-- Prompt --
In the Jiu Jitsu text below, condense the paragraph beginning "It is important to remember" into a short bulleted list that keeps its main points.

-- Excerpted text --
━━━━━━━━━━━━━━━━━━━━━━━━━━━━━━

No truer words have been spoken.

Jiu Jitsu can be one of the most rewarding and enjoyable pursuits of your entire life, but at some phase of this undertaking, you are bound to be susceptible to this most disheartening pitfall of an otherwise transformative (and I don’t use this term lightly) activity. It’s all too easy to fall into the trap of comparing your Jiu Jitsu journey to that of your training partners, let alone the competition you will face in a tournament.

You may give 100% of your effort every time you step on the mat and still seem to fall short. It’s a punch in the gut to repeatedly tap to the guy who must be an athletic god and it feels like a slap in the face to watch the girl who has been training for less time to get that promotion you’ve been training so hard and so long for. There are so many times I have driven home from a rough night on the mats, with tears streaming down my face, because of the simple fact that JIU JITSU IS HARD. It stings to feel like you are not excelling at something you work so damn hard for. You may even have moments of doubt as to whether it’s worth your efforts at all. I promise you, it is.

It is important to remember that we all learn differently, whether it is visually, verbally, physically or any combination of the three. Don’t be afraid to ask for what you need from your instructor. He/she wants you to excel. In addition, each of us has different strengths and weaknesses that come into play with every roll and with every training partner. It is your job to be aware of those elements and your goal should be to focus on becoming 1% better than you were yesterday. This may be in the form of eating a healthy meal, working on flexibility, or perfecting that one minute detail of a technique you have been working on for weeks. There will always be flaws in your game and, while it is imperative to work on improving your shortcomings, it is equally important to focus on your strengths, as that will be the driving force that will power you through the tough times.

There will always be someone better, faster, stronger, or smarter, but if you take the time to focus on your improvement and enjoy the journey, however slow it may feel, you will be rewarded beyond measure. Jiu Jitsu takes tenacity, mental toughness, and courage, and these are all the characteristics that will make you that 1% better each day. So embrace the suck! It’s the journey, not the destination, that counts.

━━━━━━━━━━━━━━━━━━━━━━━━━━━━━━

Page-level text extractions
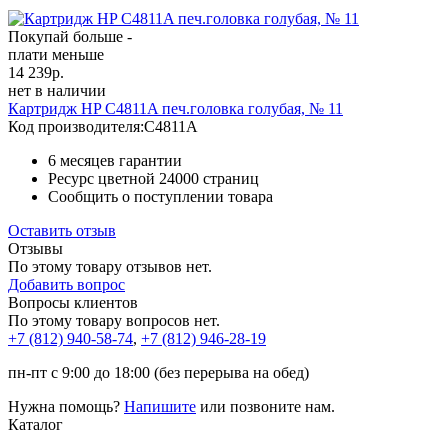
Покупай больше -
плати меньше
14 239
р.
нет в наличии
Картридж HP C4811A печ.головка голубая, № 11
Код производителя:
C4811A
6 месяцев гарантии
Ресурс цветной
24000 страниц
Сообщить о поступлении товара
Оставить отзыв
Отзывы
По этому товару отзывов нет.
Добавить вопрос
Вопросы клиентов
По этому товару вопросов нет.
+7 (812)
940-58-74
,
+7 (812)
946-28-19
пн-пт с 9:00 до 18:00 (без перерыва на обед)
Нужна помощь?
Напишите
или позвоните нам.
Каталог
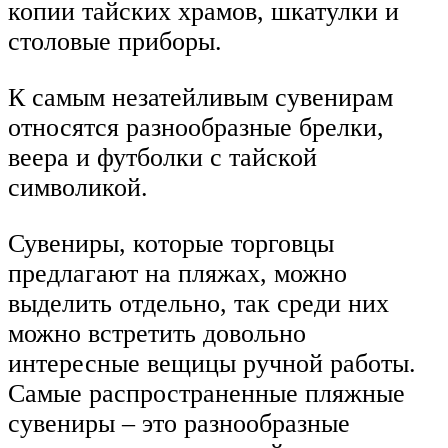
копии тайских храмов, шкатулки и
столовые приборы.
К самым незатейливым сувенирам
относятся разнообразные брелки,
веера и футболки с тайской
символикой.
Сувениры, которые торговцы
предлагают на пляжах, можно
выделить отдельно, так среди них
можно встретить довольно
интересные вещицы ручной работы.
Самые распространенные пляжные
сувениры – это разнообразные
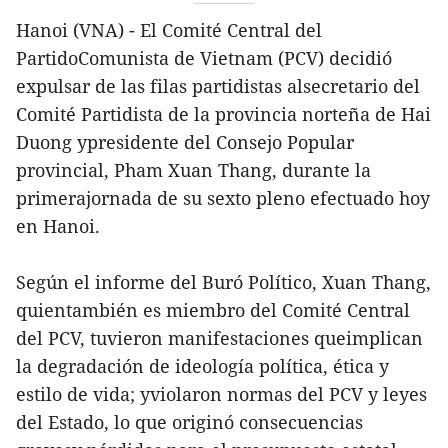
Hanoi (VNA) - El Comité Central del
PartidoComunista de Vietnam (PCV) decidió
expulsar de las filas partidistas alsecretario del
Comité Partidista de la provincia norteña de Hai
Duong ypresidente del Consejo Popular
provincial, Pham Xuan Thang, durante la
primerajornada de su sexto pleno efectuado hoy
en Hanoi.
Según el informe del Buró Político, Xuan Thang,
quientambién es miembro del Comité Central
del PCV, tuvieron manifestaciones queimplican
la degradación de ideología política, ética y
estilo de vida; yviolaron normas del PCV y leyes
del Estado, lo que originó consecuencias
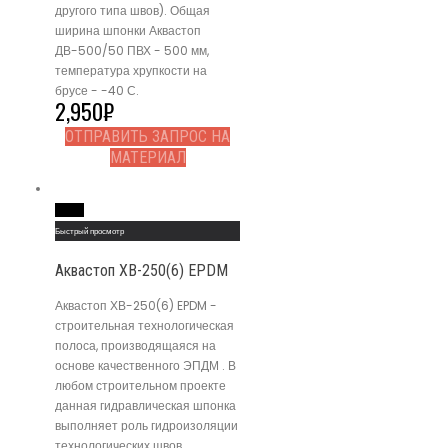
другого типа швов). Общая
ширина шпонки Аквастоп
ДВ-500/50 ПВХ - 500 мм,
температура хрупкости на
брусе - -40 С.
2,950
₽
ОТПРАВИТЬ ЗАПРОС НА
МАТЕРИАЛ
Read More
Быстрый просмотр
Аквастоп ХВ-250(6) EPDM
Аквастоп ХВ-250(6) EPDM -
строительная технологическая
полоса, производящаяся на
основе качественного ЭПДМ . В
любом строительном проекте
данная гидравлическая шпонка
выполняет роль гидроизоляции
технологических швов.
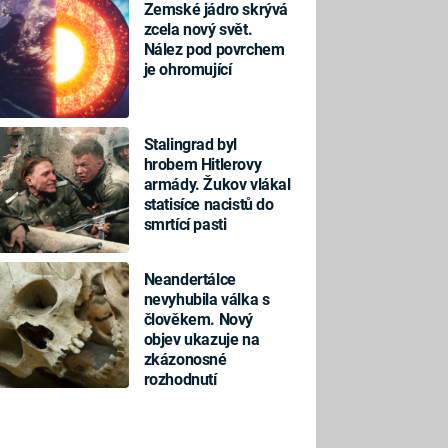
Zemské jádro skrývá
zcela nový svět.
Nález pod povrchem
je ohromující
Stalingrad byl
hrobem Hitlerovy
armády. Žukov vlákal
statisíce nacistů do
smrtící pasti
Neandertálce
nevyhubila válka s
člověkem. Nový
objev ukazuje na
zkázonosné
rozhodnutí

━━━━━━━━━━━━━━━━━━━━━━━━━━━━━━

-- Answer space --
- People learn differently: visually, verbally, physically, or through a mix of these.
- Ask your instructor for what you need, since he or she wants you to excel.
- Everyone has different strengths and weaknesses that affect each roll and each training partner, and you should be aware of them.
- Aim to become 1% better than you were yesterday, for example by eating a healthy meal, working on flexibility, or perfecting a small detail of a technique.
- Your game will always have flaws. Work on your shortcomings, but focus equally on your strengths, because they will carry you through tough times.